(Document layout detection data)
******************************
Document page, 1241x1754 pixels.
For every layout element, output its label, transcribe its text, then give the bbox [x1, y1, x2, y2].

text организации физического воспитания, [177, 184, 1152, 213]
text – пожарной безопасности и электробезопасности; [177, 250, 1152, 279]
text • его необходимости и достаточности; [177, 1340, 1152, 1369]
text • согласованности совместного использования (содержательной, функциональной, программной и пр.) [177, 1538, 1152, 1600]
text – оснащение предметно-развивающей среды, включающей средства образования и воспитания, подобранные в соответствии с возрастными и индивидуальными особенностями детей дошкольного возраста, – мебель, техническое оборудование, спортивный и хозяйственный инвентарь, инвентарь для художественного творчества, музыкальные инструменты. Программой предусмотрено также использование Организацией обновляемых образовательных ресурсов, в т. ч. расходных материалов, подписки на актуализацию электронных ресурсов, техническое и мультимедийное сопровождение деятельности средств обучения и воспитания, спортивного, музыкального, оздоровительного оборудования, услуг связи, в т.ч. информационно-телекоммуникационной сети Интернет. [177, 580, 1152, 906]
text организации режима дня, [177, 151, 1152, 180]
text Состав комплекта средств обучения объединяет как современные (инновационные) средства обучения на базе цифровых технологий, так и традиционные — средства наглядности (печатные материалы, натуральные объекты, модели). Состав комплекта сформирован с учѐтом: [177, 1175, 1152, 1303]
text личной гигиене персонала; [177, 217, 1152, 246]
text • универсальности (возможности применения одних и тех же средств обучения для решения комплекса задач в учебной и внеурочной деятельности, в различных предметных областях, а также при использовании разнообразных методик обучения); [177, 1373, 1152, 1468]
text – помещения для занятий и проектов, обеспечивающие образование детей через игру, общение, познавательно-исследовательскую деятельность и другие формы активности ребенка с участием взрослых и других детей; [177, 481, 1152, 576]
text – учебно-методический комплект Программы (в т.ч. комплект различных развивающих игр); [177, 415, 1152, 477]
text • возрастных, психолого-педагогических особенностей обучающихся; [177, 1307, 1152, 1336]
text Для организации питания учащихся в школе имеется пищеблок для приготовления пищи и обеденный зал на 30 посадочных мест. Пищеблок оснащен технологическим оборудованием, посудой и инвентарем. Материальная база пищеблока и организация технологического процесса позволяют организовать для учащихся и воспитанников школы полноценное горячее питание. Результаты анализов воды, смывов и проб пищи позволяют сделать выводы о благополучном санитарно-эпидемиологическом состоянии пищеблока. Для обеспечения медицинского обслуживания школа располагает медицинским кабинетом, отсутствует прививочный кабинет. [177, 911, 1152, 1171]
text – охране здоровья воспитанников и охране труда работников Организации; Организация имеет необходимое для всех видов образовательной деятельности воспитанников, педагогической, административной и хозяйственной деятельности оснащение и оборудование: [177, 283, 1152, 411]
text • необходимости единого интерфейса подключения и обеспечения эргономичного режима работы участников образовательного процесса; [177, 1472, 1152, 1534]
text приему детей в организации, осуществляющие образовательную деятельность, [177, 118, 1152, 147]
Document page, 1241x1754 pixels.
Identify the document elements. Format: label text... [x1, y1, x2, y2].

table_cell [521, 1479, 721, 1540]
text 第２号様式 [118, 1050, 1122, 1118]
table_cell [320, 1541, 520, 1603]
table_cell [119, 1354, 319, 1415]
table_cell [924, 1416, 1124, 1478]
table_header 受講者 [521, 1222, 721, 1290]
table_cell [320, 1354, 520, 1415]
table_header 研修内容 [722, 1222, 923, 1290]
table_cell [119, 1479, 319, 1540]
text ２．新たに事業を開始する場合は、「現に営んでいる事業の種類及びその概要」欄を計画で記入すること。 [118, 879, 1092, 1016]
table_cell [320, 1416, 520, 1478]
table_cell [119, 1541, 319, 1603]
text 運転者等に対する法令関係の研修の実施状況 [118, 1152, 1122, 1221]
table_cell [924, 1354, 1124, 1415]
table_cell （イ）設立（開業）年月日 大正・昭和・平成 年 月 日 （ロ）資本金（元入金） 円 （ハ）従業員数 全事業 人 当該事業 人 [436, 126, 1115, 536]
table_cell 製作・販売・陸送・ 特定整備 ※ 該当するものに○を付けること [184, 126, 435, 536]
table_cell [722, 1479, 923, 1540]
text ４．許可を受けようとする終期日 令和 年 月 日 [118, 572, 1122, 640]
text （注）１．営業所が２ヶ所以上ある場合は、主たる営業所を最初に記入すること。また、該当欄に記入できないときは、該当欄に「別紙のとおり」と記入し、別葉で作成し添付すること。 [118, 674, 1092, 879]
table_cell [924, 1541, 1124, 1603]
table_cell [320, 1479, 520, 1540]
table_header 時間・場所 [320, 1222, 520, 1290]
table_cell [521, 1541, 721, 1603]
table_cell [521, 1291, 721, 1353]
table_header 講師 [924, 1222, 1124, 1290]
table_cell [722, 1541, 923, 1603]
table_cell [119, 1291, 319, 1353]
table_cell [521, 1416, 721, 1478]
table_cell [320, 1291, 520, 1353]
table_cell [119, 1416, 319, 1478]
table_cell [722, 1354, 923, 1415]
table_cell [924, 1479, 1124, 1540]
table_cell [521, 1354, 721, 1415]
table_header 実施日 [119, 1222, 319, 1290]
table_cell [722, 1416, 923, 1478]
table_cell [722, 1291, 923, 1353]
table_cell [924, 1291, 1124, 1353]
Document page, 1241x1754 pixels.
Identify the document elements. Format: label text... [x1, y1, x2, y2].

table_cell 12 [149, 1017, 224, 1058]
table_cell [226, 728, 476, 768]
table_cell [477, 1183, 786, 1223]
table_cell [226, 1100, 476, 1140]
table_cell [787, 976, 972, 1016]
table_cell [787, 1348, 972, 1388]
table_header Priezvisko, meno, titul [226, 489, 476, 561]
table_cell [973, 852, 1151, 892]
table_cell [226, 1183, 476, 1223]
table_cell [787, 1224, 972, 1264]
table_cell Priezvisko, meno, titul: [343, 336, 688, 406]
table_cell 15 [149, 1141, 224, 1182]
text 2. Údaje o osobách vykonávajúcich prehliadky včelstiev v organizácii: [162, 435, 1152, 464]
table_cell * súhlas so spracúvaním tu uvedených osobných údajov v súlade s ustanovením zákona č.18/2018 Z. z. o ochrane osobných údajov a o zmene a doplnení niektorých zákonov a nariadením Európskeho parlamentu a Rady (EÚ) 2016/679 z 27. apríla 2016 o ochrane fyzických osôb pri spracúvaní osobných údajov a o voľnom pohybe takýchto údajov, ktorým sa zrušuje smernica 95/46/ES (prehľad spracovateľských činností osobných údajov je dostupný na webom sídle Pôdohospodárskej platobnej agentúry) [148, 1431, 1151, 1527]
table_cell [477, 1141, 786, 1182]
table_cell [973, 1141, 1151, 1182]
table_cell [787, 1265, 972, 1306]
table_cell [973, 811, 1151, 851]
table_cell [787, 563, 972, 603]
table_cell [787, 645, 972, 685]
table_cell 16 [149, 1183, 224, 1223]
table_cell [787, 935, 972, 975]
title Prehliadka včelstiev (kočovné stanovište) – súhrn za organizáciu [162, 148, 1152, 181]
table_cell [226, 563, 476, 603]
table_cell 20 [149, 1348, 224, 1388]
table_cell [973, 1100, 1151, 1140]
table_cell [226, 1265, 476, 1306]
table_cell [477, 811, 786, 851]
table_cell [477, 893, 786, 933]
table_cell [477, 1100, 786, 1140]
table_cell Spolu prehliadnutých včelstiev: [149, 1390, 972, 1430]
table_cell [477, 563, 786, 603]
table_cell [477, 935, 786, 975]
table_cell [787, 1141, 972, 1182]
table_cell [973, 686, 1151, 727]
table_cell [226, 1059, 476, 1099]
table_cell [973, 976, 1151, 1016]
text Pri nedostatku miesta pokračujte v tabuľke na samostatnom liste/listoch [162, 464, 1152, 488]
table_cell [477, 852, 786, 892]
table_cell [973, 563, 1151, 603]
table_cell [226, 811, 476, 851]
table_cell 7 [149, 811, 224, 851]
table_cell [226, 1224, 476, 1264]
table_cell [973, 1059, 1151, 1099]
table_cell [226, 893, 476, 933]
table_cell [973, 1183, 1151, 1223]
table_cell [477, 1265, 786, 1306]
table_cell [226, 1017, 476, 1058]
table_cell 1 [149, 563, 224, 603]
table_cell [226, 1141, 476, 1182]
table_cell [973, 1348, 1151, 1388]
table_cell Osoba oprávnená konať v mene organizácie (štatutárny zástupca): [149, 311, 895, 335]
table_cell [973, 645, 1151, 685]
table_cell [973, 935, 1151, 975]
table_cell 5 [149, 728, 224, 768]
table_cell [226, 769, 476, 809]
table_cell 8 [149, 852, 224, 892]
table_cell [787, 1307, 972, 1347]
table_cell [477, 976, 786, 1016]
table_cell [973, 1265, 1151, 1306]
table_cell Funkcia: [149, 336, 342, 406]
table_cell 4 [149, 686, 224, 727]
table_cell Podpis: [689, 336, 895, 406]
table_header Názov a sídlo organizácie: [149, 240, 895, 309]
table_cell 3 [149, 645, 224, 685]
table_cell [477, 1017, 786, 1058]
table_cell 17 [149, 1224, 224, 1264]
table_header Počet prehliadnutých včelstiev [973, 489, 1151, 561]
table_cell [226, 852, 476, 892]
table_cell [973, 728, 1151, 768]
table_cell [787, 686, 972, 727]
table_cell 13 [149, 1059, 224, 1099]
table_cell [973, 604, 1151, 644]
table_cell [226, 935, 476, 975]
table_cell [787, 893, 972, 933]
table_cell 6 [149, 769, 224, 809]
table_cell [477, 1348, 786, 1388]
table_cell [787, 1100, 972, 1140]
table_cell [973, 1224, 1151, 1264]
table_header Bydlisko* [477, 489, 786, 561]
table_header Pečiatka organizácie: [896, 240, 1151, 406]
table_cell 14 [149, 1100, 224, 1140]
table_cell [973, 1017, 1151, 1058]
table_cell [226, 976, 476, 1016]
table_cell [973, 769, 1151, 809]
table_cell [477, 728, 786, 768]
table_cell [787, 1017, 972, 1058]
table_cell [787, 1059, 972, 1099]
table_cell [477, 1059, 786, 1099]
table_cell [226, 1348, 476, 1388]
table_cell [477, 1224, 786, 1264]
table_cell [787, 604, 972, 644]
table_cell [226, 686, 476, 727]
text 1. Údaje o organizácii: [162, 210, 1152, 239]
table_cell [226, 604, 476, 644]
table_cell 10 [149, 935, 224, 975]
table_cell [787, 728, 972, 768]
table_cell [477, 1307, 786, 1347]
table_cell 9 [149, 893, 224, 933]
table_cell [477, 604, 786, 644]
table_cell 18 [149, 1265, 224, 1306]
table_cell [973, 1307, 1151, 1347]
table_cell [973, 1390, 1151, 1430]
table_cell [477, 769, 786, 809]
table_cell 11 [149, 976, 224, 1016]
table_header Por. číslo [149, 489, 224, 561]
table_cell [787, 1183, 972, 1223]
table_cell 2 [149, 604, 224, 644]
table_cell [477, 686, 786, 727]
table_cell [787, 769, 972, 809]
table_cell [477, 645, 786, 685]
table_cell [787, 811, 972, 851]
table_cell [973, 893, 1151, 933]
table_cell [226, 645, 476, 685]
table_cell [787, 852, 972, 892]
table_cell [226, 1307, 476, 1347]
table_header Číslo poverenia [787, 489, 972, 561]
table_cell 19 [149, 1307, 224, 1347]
******************************
### Task item
Tally every line of the entries that contains the word "Priezvisko", and respond with that number only.

### Task result
2